Cheating at Blogger


It’s past my bedtime, so I won’t be able to generate any original content for you. I can, however, quote myself. Here’s a tangent I took in Zendom tonight, when Seema said VOY was easier to write because of the plot-hole spackling opportunities:

I don’t think VOY had an unusual number of plot holes. The thing I find easy about VOY and hard about BtVS is the episodic nature of the show. You can’t just sit down and write a Buffy story - you always have to place yourself in the Buffy timeline. It’s not just the arcs, but also the characters coming and going. First Oz then no Oz, first straight Willow then gay Willow then Evil Willow then recovering Willow, Angel/no Angel, no Spike/bad Spike/pet Spike/Spuffy, no Tara/Tara, no Anya/Anya/engaged Anya, etc.

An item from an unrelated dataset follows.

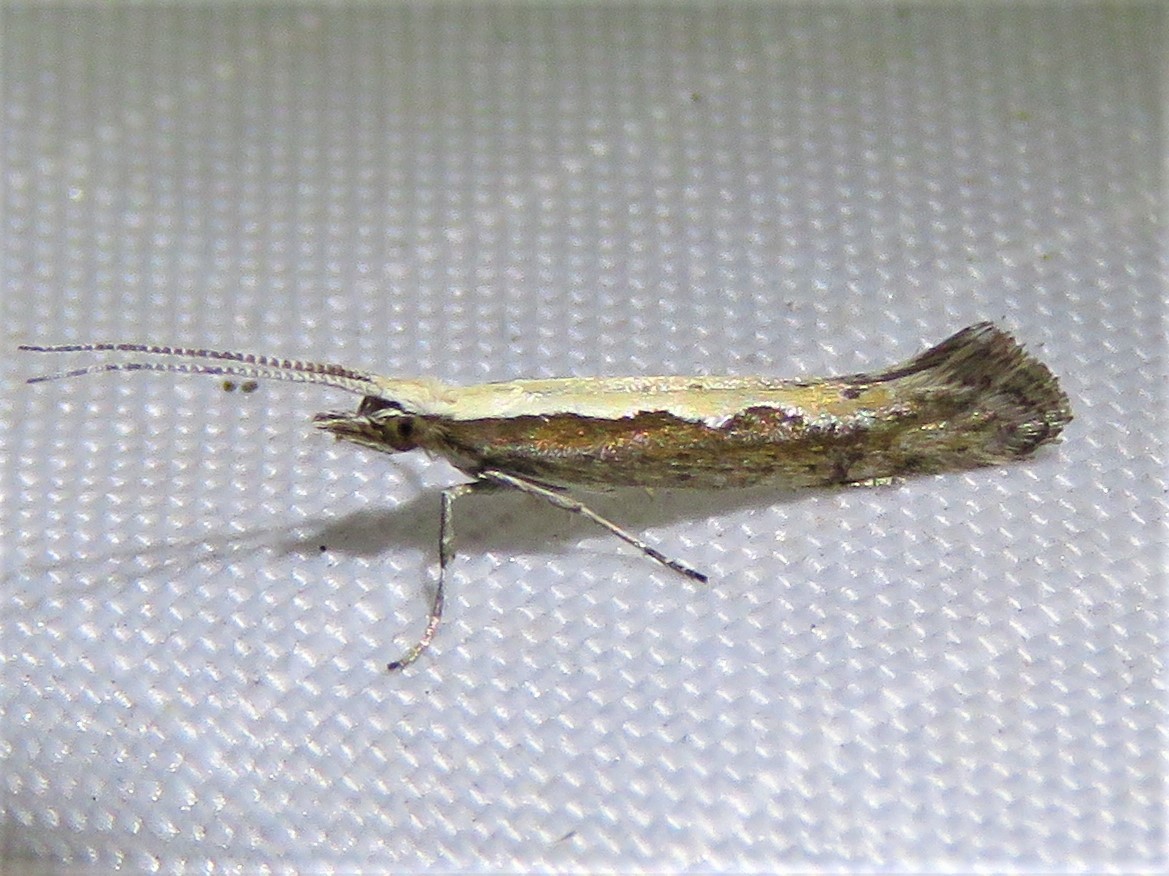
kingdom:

There was one character switch in Voyager - Seven in for Kes. Fic from the Kes era is rare indeed. If you block out C/7 like most fans do, then there was one relationship change in VOY - the P/T wedding, and there was marginal P/T for most of the fan-active seasons so you can gloss it over easily. Voy, TOS and TNG had a fixed situation (starship explore explore explore) that made it easy to write a story. I thought of it as the Eternal VOY Now - that moment between The Gift and Endgame (or for jetcers, that moment between Resolutions and Shattered) in which almost all fic was set. If you happened to have seen Drive you’d call Tom B’Elanna’s husband instead of her boy-toy. If you happened to have seen Imperfection you’d write the Borg Children off the ship - but those were minor points. Mainly you thought “how about Voyager hits some kilometer long space avocados that burn out all the whosits, trapping J/C in a turbolift together? Yeah, that would be a good fic,” and you wrote it. You never got Jossed, until the finale.

Strangely enough, though, this reset-button Eternal DQ stasis of Voy tended to lead writers to do the unepisodic - kill off the characters, settle down in the DQ, blow up the ship, stage Maquis rebellions, let all the babies be born, and of course, get the ship home. None of that, if it began in the Eternal Now, was considered an AU.

I’m still not an expert on Buffy, but it seems to me that when people write BtVS, they tend to get all psychological and vignettey, because anything you *do* is an AU the next week. Any little misstep also an AU makes - a petty little AU, not a broad and sweeping AU. (For broad and sweeping AU, see MJB’s Revolution: http://jemimap.cjb.net/voy/mjb/.)

When I think of good Buffy fic, it’s usually fic that has somehow slipped into the Eternal Now, mainly by forcibly eliminating the normal BtVS world. Yatzee wrote Phoenix-something that dealt with Buffy’s experiences in the far future. If you kill off all those complicating rotating characters, you get a sort of Now out of it. And there was Jintian’s fic about Faith - if you, again, cut out the main cast and follow someone off-screen, you get a Now. Anna’s Demon Noir throws the show into a demon dimension in which the Scoobies are relatively minor characters and Spuffy-noir is big. In all those cases, you have to simplify the show - or remake it in your new, orginal image - in order to really *write* something at length. I haven’t followed DS9 fic enough to comment on that - maybe Seema can tell me if my model fits. Voyager certainly always left you room for a novel or two’s worth of plot. XF must have been the same way, while Mulder was there. UST is so Eternal Now.